Most of the ads on pirates were for
raves, clubs, records shops, occasionally a compilation or a 12 inch release …
But it’s interesting that quite a few of them are for non-music-related
businesses - there’s one I came across for a bakers, you’ll get ones for
hairdressers or a restaurant. Or on Vol. 1 the shop fittings ad for Trade
Equip and the one for Fidel’s Menswear.
In a way I find the non-music related ads
as some of the most intriguing and charming. It shows that the stations were
often genuinely part of a thriving localised economy, and not just for
soundheads. It seems a bit mad to think of a small high-street business advertising
on the radio these days, and I suppose with the advent of social media
marketing we're probably seeing the last of small businesses in print
advertising to a large degree - it's just not attractive as you don't get to
monitor the traffic it's generating and target your audience down to the
minutiae, but it leaves a document of that business that can be preserved from
a local history perspective (whereas when a business folds their online
presence will likely disappear with it).
Even on the music
history level alone, though, they are valuable – there’s a sort of
established history of rave where certain legendary clubs get mentioned
over and over (Rage, Labrynth, Innersense) and the same applies to the raves,
labels, record shops. But these ads capture just how many clubs, raves etc
there were, in all different parts of London or UK… many that have been
forgotten or only ran for a short while. And there are addresses, times, prices mentioned.

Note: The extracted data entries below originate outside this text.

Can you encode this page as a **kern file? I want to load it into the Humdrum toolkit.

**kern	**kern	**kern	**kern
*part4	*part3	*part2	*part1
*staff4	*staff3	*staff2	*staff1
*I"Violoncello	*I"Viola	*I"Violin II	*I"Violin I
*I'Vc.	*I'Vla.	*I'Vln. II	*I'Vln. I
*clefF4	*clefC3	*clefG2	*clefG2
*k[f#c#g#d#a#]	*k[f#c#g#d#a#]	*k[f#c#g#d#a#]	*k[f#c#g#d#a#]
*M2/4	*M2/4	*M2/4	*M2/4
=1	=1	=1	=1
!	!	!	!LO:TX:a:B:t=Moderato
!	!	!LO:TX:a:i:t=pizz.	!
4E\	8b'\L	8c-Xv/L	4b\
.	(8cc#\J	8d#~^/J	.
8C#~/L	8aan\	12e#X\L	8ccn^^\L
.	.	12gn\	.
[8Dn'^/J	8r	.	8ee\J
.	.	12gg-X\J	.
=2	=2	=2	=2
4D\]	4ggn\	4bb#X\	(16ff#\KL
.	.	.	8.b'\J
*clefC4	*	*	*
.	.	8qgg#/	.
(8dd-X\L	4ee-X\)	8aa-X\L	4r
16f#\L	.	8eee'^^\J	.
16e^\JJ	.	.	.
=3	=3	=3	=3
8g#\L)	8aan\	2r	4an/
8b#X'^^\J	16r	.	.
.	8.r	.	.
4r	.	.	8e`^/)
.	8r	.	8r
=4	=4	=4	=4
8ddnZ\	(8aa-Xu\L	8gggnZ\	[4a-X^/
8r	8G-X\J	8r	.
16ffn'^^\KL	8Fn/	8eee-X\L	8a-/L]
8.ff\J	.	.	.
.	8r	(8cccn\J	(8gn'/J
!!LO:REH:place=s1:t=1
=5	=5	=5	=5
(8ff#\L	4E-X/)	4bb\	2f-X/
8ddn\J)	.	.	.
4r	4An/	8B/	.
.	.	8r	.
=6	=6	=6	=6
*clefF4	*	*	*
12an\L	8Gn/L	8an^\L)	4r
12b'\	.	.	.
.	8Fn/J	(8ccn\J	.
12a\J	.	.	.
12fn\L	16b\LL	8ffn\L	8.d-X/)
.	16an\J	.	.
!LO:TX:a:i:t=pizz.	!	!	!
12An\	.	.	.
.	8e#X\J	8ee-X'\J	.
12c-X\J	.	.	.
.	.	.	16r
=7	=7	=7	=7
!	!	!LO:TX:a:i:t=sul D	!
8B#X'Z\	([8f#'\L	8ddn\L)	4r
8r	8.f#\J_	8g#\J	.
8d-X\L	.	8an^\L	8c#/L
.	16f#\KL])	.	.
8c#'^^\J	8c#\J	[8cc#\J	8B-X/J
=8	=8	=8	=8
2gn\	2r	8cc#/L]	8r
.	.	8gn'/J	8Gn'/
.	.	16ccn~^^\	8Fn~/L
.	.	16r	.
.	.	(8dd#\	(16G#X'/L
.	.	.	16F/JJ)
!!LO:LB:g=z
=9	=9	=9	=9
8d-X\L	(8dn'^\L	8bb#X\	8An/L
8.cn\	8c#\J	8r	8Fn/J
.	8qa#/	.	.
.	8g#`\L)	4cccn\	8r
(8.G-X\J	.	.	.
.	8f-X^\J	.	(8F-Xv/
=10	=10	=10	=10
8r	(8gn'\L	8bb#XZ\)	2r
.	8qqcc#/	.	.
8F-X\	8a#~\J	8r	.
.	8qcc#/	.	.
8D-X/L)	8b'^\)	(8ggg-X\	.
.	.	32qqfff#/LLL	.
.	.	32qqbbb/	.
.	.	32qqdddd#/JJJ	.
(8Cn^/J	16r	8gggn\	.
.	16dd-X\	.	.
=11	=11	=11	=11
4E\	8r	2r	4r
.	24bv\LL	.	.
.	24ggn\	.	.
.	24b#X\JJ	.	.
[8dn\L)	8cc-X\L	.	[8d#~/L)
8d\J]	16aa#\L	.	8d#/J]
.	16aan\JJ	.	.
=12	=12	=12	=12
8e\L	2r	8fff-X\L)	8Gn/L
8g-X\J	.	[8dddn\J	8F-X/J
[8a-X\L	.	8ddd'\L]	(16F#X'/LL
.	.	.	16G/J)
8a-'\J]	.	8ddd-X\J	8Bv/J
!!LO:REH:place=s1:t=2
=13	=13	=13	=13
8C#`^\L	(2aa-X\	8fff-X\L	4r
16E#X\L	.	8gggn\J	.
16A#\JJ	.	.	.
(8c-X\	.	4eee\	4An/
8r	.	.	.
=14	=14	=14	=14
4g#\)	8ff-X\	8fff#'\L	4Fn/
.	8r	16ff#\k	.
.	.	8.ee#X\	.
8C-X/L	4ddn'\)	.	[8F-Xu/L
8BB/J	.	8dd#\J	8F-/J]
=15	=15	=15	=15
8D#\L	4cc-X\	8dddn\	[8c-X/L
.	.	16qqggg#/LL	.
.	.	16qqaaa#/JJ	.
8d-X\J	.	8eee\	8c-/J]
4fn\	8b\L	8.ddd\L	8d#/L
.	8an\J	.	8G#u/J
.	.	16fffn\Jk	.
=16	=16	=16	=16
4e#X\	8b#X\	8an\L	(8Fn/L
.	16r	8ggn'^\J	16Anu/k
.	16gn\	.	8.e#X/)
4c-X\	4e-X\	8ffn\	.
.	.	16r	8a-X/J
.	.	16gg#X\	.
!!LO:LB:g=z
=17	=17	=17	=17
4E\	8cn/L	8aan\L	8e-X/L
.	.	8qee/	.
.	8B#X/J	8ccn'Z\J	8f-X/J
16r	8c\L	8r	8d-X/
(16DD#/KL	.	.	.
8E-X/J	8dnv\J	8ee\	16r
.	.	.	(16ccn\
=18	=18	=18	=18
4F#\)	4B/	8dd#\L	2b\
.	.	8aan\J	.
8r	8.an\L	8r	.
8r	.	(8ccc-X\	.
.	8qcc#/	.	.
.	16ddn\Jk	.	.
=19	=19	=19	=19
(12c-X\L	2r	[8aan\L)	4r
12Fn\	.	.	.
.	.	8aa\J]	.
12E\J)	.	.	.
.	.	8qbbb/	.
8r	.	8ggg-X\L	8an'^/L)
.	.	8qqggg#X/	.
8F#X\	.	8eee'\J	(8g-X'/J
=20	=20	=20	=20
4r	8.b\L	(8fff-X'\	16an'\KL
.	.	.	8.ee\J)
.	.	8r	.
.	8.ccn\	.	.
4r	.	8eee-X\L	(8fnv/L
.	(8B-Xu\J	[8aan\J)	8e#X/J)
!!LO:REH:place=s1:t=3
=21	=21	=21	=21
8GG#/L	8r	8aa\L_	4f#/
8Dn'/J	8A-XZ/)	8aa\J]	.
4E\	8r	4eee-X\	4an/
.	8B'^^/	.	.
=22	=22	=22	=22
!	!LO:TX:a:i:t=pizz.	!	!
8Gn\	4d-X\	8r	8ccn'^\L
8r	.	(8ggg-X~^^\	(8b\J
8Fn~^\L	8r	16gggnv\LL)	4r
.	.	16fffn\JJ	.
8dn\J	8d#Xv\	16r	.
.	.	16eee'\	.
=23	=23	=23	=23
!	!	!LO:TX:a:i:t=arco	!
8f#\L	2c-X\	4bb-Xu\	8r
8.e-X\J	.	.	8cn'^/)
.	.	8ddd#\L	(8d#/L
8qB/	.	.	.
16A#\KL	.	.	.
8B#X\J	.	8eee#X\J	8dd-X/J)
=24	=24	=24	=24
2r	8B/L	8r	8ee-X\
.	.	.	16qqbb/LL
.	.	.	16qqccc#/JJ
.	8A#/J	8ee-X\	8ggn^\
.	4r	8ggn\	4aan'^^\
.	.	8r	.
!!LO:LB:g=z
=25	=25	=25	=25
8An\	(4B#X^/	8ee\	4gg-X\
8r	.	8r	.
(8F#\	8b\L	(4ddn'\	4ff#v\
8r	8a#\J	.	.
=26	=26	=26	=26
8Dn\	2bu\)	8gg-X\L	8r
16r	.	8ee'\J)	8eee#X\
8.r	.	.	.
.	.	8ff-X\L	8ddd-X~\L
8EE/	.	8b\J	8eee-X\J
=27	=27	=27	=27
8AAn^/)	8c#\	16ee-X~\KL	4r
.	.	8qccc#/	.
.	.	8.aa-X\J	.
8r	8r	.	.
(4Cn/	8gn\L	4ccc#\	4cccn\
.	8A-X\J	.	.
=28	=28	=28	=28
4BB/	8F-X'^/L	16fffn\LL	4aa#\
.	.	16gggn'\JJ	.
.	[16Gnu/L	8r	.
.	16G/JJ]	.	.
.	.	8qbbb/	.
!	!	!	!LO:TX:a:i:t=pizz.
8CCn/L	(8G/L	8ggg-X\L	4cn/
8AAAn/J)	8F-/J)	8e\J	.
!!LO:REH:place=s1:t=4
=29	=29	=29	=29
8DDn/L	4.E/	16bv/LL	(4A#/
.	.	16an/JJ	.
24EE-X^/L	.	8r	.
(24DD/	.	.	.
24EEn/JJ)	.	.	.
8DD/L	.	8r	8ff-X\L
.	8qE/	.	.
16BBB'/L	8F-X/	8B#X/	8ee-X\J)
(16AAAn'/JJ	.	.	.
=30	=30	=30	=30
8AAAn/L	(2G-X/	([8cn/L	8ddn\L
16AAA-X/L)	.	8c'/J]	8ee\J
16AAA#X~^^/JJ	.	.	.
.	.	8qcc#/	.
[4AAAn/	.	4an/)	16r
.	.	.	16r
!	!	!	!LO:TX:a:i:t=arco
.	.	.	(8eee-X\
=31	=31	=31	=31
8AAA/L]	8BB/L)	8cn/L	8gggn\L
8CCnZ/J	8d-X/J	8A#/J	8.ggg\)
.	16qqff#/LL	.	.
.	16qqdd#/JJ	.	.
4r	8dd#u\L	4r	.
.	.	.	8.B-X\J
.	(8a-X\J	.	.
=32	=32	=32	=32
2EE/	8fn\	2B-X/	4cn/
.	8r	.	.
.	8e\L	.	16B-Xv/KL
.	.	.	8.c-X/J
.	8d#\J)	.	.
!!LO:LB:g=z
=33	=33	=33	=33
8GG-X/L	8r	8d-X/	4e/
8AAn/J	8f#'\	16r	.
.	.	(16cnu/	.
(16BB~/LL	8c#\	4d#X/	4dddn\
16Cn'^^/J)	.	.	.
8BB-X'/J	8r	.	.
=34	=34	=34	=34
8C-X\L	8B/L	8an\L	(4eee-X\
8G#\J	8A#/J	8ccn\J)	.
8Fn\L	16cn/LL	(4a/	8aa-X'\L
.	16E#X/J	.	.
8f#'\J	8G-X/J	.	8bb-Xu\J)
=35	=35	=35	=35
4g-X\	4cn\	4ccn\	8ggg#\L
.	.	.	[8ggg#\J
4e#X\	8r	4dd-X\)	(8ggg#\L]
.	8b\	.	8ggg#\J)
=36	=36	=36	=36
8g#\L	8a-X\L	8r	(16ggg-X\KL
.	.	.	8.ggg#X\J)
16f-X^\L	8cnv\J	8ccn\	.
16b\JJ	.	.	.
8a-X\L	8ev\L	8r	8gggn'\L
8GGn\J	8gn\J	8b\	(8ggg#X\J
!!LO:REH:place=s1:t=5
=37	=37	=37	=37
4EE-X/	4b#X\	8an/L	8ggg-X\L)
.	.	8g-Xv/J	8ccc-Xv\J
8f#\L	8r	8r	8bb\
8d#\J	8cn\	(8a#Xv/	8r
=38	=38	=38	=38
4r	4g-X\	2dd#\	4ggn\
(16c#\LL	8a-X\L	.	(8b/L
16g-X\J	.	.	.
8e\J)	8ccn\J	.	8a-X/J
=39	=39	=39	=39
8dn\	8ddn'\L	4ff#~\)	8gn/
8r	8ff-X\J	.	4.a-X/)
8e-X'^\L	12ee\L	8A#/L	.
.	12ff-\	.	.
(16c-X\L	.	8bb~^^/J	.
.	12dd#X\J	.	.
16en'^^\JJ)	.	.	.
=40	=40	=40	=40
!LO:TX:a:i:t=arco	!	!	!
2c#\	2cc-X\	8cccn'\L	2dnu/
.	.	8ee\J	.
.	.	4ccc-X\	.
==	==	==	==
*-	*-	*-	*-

Yes, the provision of full addresses, and
often bus routes and the general specifics for the clubs and venues always
gives me a pang of nerdy excitement. The addition of local landmarks, "under
this flyover", "next
to Tescos" etc.
gives me extra info with which I can go sleuthing on Streetview and look at
the ghost of the club mentioned in the advert (and for
extra nerdery I can swipe backward in time on street view to
see it's former guises too).
The raver’s dateline
courtesy Chillin FM advert is very interesting and surprising!
Yes I was surprised to come across so
many ravers datelines! I wonder if this is something you had come across
before? Hooking up and meeting potential partners never struck me as a priority
to pilled-up ravers but I must be mistaken... It was relatively before my time,
and I suppose it's easy to be swayed by the dominant narrative of early rave being
a drug-fuelled oasis away from meat-market bars & clubs, but there was
clearly a market for it! I can't help being reminded of Father
Ted's priest chatback line whenever I hear it, also.
I think you mentioned in
that Crack interview how most people paused the tape when the ads came
on… so there’s a limited number of ad breaks that have
survived intact.
Yeah I guess it makes sense that the
music is what the majority of the listeners are there for, and the ads can do
one - or indeed be edited out later. The sources I had were pretty much all
online, so I suppose you could say that a portion of those who have
ripped/digitized their tapes didn't stop their recordings when the ads came on,
and rather they have cropped them out in the process. But in general it's the
same principle as to when you would record a TV show on VHS - a waste of
valuable magnetic tape space.
What number did you
accumulate before you started winnowing them down?
Maybe 100 total? It's been a bit of a
blur to be honest. At some point I think I was losing it a bit.
It’s good that you have ads that aren’t
just rave / hardcore / jungle, but others kind of music that were big then –
like mellow house and progressive house etc.
It's easy to imagine pirate radio as
exclusively a place for jungle, hardcore, reggae and dancehall etc. but yes
it's refreshing. I particularly am interested in the popularity of rare groove
and how that fits into the mix. The Under
18s Disco advert
strikes me for it's mix up of styles - 'ragga, house, rap & swing'.
What is your favorite ad
out of all the ones on the two cassettes? Or top 2 or 3.
I think probably the Videobox rental shop is up there, it's the faux dialogue that just makes me smile. The Rolls Royce & A Big House in 89 is just fantastic for the list of celebrities who have "been invited", and that you simply need to go into your local hairdresser for £1 tickets.